* _Apply what you read_
1. The WebRTC excerpt names several aspects of direction in a WebRTC session, each phrased as a question. List every one.
2. According to the WebRTC excerpt, which Daily API can place participants in ancient Egypt or biblical Israel?
3. Copy out the passage of the WebRTC excerpt that opens with the words containing "At this point" and closes with "is connected where?".

-- Document extract follows --

At this point you may be asking: “What does any of this have to do with WebRTC? I don’t recall Cecil B. DeMille directing too many video calls.”

Sure, a WebRTC session doesn’t need DeMillean grand feats of mise en scène, but it still has an aspect of direction:

Who is available?
Whose stream is connected where?
Who is on screen right now?

These choices traditionally have been implicit and managed for end users by a default software implementation. But developers now are conceiving of video experiences in more innovative and flexible ways. If you're building a more advanced video communications app, you may need to think more deeply about these questions. Thinking about participants like actors in various states of readiness can help to clarify the design of your real-time video product or feature.

In this post I’d like to explain the problem space, lay down some necessary terminology, and show how you can make these choices using Daily’s API for both interactive video calls and live streams. (And if eventually you do want to go full DeMille, don’t forget that Daily’s video background replacement API can be used to place your participants in ancient Egypt or biblical Israel. Chewing the scenery with overacting still needs to be supplied at the source, we don’t yet have an AI for that.)

-- Document extract concluded --
-- Source information follows --

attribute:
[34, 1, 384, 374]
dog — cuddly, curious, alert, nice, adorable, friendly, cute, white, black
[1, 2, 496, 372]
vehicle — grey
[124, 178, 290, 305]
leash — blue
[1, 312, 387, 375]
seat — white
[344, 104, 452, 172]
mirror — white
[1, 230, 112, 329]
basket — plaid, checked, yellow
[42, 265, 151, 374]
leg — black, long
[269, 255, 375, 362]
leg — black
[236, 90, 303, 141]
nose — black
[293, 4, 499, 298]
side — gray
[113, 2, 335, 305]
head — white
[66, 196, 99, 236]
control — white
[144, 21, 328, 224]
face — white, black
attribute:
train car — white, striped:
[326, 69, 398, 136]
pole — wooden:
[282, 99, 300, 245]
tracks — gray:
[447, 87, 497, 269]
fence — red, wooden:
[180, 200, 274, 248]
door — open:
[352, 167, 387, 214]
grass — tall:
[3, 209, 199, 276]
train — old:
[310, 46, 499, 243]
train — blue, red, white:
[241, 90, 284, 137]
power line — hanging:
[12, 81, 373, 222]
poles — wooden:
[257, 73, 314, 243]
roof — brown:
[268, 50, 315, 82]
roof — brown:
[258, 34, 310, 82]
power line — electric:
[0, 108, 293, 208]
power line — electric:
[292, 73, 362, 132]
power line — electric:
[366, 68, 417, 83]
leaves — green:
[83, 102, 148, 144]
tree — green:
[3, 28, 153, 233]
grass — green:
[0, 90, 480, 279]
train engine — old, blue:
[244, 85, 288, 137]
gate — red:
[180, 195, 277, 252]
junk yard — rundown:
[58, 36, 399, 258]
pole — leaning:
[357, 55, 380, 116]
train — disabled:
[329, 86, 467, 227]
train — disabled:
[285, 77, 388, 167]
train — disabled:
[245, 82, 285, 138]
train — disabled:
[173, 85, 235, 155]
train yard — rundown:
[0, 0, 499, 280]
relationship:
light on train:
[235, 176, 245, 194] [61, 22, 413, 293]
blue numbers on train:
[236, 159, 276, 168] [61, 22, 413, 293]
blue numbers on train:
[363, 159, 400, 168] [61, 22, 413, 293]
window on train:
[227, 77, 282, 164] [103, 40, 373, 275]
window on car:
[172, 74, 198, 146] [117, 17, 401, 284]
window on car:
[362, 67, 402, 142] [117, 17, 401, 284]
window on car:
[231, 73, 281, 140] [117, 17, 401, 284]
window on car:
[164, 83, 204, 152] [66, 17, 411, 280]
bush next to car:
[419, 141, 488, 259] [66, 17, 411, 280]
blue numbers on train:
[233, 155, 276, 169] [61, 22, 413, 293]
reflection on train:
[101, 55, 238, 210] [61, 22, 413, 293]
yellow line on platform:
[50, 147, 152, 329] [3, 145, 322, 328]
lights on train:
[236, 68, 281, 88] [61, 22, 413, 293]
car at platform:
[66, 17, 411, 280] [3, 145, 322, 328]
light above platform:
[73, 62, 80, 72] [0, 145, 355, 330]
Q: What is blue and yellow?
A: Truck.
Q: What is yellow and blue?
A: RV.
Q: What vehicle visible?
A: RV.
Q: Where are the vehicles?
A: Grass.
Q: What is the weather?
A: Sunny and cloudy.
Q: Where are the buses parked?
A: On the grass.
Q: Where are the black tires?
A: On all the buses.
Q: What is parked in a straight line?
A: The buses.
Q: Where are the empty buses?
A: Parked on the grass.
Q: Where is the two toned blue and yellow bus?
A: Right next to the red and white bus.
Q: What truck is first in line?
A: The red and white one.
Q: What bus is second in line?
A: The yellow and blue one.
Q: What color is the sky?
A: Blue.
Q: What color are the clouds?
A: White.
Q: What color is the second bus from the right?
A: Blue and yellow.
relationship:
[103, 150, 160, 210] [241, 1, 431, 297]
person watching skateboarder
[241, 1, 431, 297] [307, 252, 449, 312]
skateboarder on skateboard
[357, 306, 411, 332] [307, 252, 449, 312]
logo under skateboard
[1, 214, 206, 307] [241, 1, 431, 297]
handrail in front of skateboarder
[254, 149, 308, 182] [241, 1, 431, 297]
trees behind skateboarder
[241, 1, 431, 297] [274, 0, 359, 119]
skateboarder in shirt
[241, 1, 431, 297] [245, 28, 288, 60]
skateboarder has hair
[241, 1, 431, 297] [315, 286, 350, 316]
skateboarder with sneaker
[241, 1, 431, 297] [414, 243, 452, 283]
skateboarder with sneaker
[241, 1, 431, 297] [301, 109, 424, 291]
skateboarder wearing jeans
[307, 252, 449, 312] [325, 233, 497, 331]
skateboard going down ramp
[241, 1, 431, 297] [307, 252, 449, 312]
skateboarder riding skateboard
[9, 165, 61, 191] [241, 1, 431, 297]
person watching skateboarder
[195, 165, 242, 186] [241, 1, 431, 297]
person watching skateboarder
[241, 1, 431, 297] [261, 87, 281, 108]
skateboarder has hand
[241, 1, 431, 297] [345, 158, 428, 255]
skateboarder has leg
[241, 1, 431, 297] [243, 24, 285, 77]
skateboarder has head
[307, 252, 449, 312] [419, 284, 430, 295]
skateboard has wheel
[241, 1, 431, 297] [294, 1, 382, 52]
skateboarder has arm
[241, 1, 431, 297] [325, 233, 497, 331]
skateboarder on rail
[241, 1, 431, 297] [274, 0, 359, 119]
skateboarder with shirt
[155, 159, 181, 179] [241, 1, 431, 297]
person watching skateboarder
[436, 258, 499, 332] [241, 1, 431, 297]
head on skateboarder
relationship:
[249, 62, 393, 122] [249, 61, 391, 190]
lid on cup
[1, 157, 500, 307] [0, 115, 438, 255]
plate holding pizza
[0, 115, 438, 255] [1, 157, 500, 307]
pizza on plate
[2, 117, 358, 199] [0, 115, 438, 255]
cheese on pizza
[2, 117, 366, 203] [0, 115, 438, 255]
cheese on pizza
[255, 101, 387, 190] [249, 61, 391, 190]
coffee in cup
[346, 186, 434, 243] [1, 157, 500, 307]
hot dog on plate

-- Source information concluded --

* _Outputs for the tasks_
1.
- Who is available?
- Whose stream is connected where?
- Who is on screen right now?

2. Daily's video background replacement API.

3.
At this point you may be asking: “What does any of this have to do with WebRTC? I don’t recall Cecil B. DeMille directing too many video calls.”

Sure, a WebRTC session doesn’t need DeMillean grand feats of mise en scène, but it still has an aspect of direction:

Who is available?
Whose stream is connected where?